Data excerpts:
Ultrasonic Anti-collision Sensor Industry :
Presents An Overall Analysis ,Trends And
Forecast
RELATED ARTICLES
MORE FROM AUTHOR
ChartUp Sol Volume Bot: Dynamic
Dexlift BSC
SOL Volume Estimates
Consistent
==
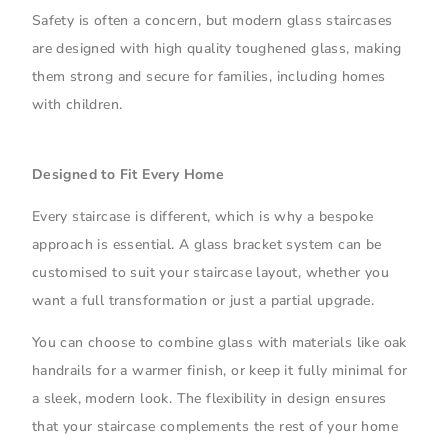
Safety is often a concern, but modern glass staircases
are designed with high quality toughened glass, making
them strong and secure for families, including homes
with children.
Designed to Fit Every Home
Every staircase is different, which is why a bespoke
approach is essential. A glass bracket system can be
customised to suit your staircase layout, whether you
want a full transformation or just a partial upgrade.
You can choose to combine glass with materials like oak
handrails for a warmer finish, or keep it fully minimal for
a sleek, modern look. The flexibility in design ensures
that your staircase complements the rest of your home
* * *
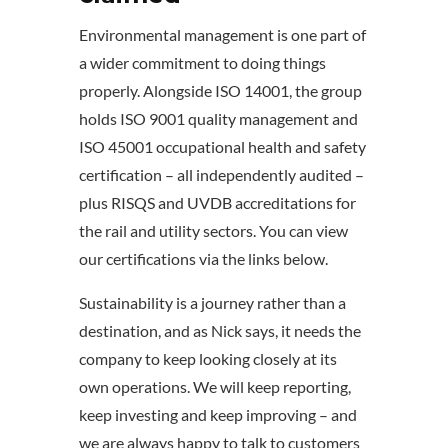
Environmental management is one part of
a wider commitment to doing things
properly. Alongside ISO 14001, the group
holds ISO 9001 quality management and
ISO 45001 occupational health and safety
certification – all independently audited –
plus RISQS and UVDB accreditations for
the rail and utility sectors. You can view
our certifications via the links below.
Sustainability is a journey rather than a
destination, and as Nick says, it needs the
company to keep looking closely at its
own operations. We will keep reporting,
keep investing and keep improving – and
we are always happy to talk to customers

■ **What to produce**
Show a copy of each line from the data that includes the word "Every".

■ **The answer**
Designed to Fit Every Home
Every staircase is different, which is why a bespoke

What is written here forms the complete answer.